#### [PROBLEM DETAILS]
Lay out the lines from the one containing "Alternatively, for 10" through the one containing "- If you've" as a JSON list of strings, one string per line, with blank lines left out.

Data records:
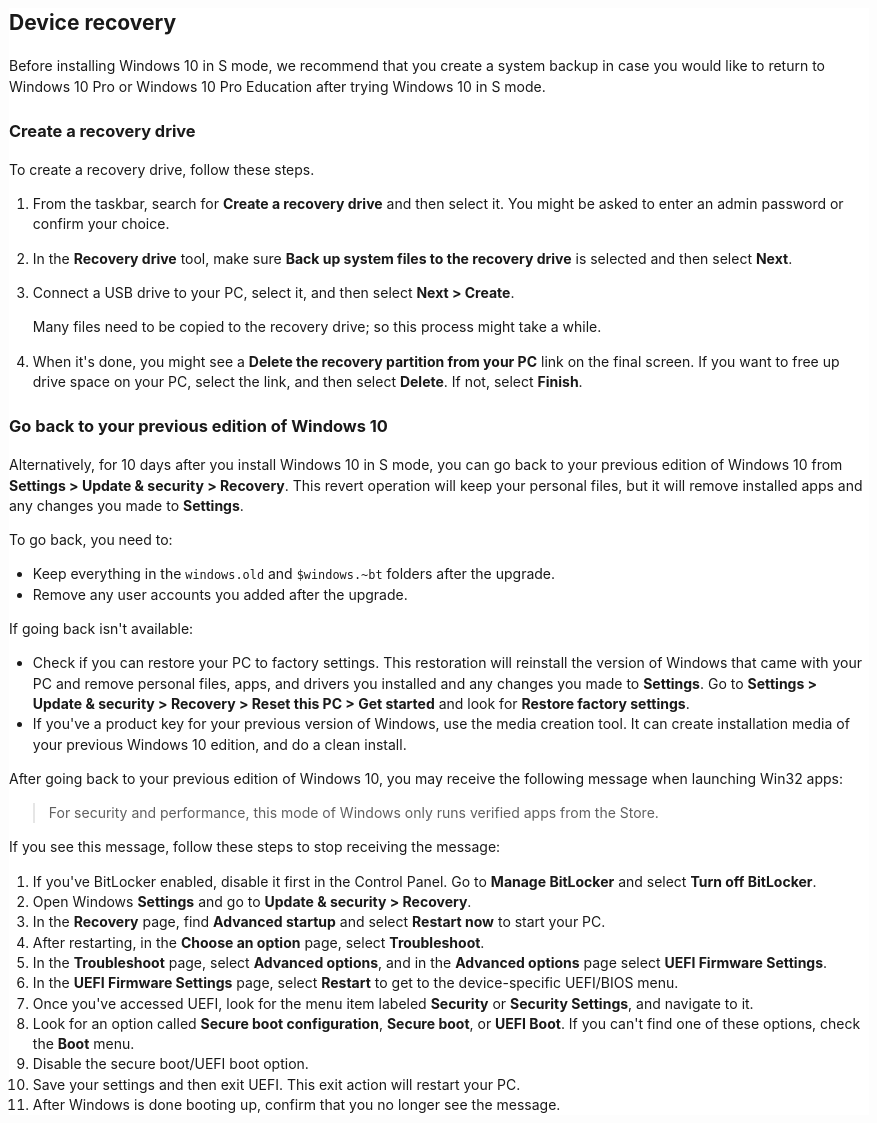 ## Device recovery

Before installing Windows 10 in S mode, we recommend that you create a system backup in case you would like to return to Windows 10 Pro or Windows 10 Pro Education after trying Windows 10 in S mode.

### Create a recovery drive

To create a recovery drive, follow these steps.

1. From the taskbar, search for **Create a recovery drive** and then select it. You might be asked to enter an admin password or confirm your choice.
2. In the **Recovery drive** tool, make sure **Back up system files to the recovery drive** is selected and then select **Next**.
3. Connect a USB drive to your PC, select it, and then select **Next > Create**.

    Many files need to be copied to the recovery drive; so this process might take a while.

4. When it's done, you might see a **Delete the recovery partition from your PC** link on the final screen. If you want to free up drive space on your PC, select the link, and then select **Delete**. If not, select **Finish**.

### Go back to your previous edition of Windows 10

Alternatively, for 10 days after you install Windows 10 in S mode, you can go back to your previous edition of Windows 10 from **Settings > Update & security > Recovery**. This revert operation will keep your personal files, but it will remove installed apps and any changes you made to **Settings**.

To go back, you need to:

- Keep everything in the `windows.old` and `$windows.~bt` folders after the upgrade.
- Remove any user accounts you added after the upgrade.

If going back isn't available:

- Check if you can restore your PC to factory settings. This restoration will reinstall the version of Windows that came with your PC and remove personal files, apps, and drivers you installed and any changes you made to **Settings**. Go to **Settings > Update & security > Recovery > Reset this PC > Get started** and look for **Restore factory settings**.
- If you've a product key for your previous version of Windows, use the media creation tool. It can create installation media of your previous Windows 10 edition, and do a clean install.

After going back to your previous edition of Windows 10, you may receive the following message when launching Win32 apps:

> For security and performance, this mode of Windows only runs verified apps from the Store.

If you see this message, follow these steps to stop receiving the message:

1. If you've BitLocker enabled, disable it first in the Control Panel. Go to **Manage BitLocker** and select **Turn off BitLocker**.
2. Open Windows **Settings** and go to **Update & security > Recovery**.
3. In the **Recovery** page, find **Advanced startup** and select **Restart now** to start your PC.
4. After restarting, in the **Choose an option** page, select **Troubleshoot**.
5. In the **Troubleshoot** page, select **Advanced options**, and in the **Advanced options** page select **UEFI Firmware Settings**.
6. In the **UEFI Firmware Settings** page, select **Restart** to get to the device-specific UEFI/BIOS menu.
7. Once you've accessed UEFI, look for the menu item labeled **Security** or **Security Settings**, and navigate to it.
8. Look for an option called **Secure boot configuration**, **Secure boot**, or **UEFI Boot**. If you can't find one of these options, check the **Boot** menu.
9. Disable the secure boot/UEFI boot option.
10. Save your settings and then exit UEFI. This exit action will restart your PC.
11. After Windows is done booting up, confirm that you no longer see the message.
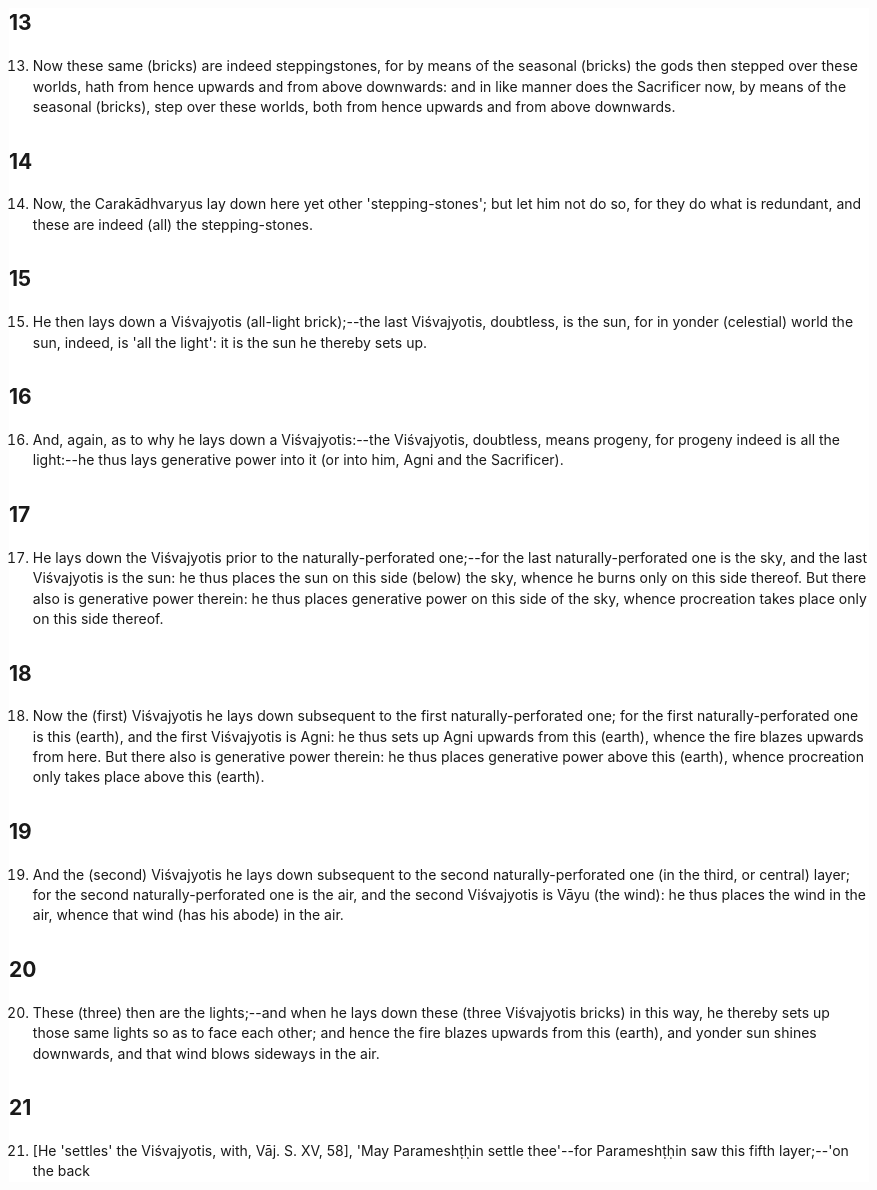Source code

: ## 13
13. Now these same (bricks) are indeed steppingstones, for by means of the seasonal (bricks) the gods then stepped over these worlds, hath from hence upwards and from above downwards: and in like manner does the Sacrificer now, by means of the seasonal (bricks), step over these worlds, both from hence upwards and from above downwards.

## 14
14. Now, the Carakādhvaryus lay down here yet other 'stepping-stones'; but let him not do so, for they do what is redundant, and these are indeed (all) the stepping-stones.

## 15
15. He then lays down a Viśvajyotis (all-light brick);--the last Viśvajyotis, doubtless, is the sun, for in yonder (celestial) world the sun, indeed, is 'all the light': it is the sun he thereby sets up.

## 16
16. And, again, as to why he lays down a Viśvajyotis:--the Viśvajyotis, doubtless, means progeny, for progeny indeed is all the light:--he thus lays generative power into it (or into him, Agni and the Sacrificer).

## 17
17. He lays down the Viśvajyotis prior to the naturally-perforated one;--for the last naturally-perforated one is the sky, and the last Viśvajyotis is the sun: he thus places the sun on this side (below) the sky, whence he burns only on this side thereof. But there also is generative power therein: he thus places generative power on this side of the sky, whence procreation takes place only on this side thereof.

## 18
18. Now the (first) Viśvajyotis he lays down subsequent to the first naturally-perforated one; for the first naturally-perforated one is this (earth), and the first Viśvajyotis is Agni: he thus sets up Agni upwards from this (earth), whence the fire blazes upwards from here. But there also is generative power therein: he thus places generative power above this (earth), whence procreation only takes place above this (earth).

## 19
19. And the (second) Viśvajyotis he lays down subsequent to the second naturally-perforated one (in the third, or central) layer; for the second naturally-perforated one is the air, and the second Viśvajyotis is Vāyu (the wind): he thus places the wind in the air, whence that wind (has his abode) in the air.

## 20
20. These (three) then are the lights;--and when he lays down these (three Viśvajyotis bricks) in this way, he thereby sets up those same lights so as to face each other; and hence the fire blazes upwards from this (earth), and yonder sun shines downwards, and that wind blows sideways in the air.

## 21
21. [He 'settles' the Viśvajyotis, with, Vāj. S. XV, 58], 'May Parameshṭḥin settle thee'--for Parameshṭḥin saw this fifth layer;--'on the back


[^fn_226]: 125:3 Or, he places the chieftaincy in every clan.
[^fn_227]: 126:1 Or, all this universe.
[^fn_228]: 127:1 For the symbolic meaning of the three svayam-ātr̥ṇṇās, as the central bricks of the first and third layers, and the one lying on the centre of the fifth layer, see part iii, p. 155, note 8.
[^fn_229]: 127:2 On the three Viśvajyotis bricks, placed in the same layers, as representing the gods Agni, Vāyu and Āditya respectively, see VI, 3, 3, 16; 5, 3, 3.
[^fn_230]: 128:1 Or, But these (bricks) also are (or mean) generative power, cf. paragraph 1.
[^fn_231]: 128:2 That is, he is not to shift them from their proper place, but place each subsequent pair exactly on those laid down before. As a matter of fact, however, these two bricks (if we determine their site by mere calculation) would seem, in the fifth layer, to lie by half a foot further away from the central point, than the R̥tavyās of the other layers do. This is owing to the fact that whilst, in the layers in which a Svayamātr̥ṇṇā lies in the middle, only one half of these central bricks lie on the east side of the central point, in the present layer the eastern -portion of the Gārhapatya (occupying the central part of the layer) consists of full-sized bricks. This discrepancy of half a foot was probably made good by some space being left, which was afterwards filled up with earth; unless, indeed, the Svayamātr̥ṇṇās, as apparently natural stones, were allowed to somewhat exceed the ordinary size of bricks.
[^fn_232]: 131:1 For this verse see part iii, p. 307, note 2; for its symbolic meaning (as the breath, or vital air) VII, 1, 1, 15; 26. See also VIII, 7, 3, 21, where the verse itself is explained.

#### [RESULT FOR THIS EXERCISE]
[
  "Alternatively, for 10 days after you install Windows 10 in S mode, you can go back to your previous edition of Windows 10 from **Settings > Update & security > Recovery**. This revert operation will keep your personal files, but it will remove installed apps and any changes you made to **Settings**.",
  "To go back, you need to:",
  "- Keep everything in the `windows.old` and `$windows.~bt` folders after the upgrade.",
  "- Remove any user accounts you added after the upgrade.",
  "If going back isn't available:",
  "- Check if you can restore your PC to factory settings. This restoration will reinstall the version of Windows that came with your PC and remove personal files, apps, and drivers you installed and any changes you made to **Settings**. Go to **Settings > Update & security > Recovery > Reset this PC > Get started** and look for **Restore factory settings**.",
  "- If you've a product key for your previous version of Windows, use the media creation tool. It can create installation media of your previous Windows 10 edition, and do a clean install."
]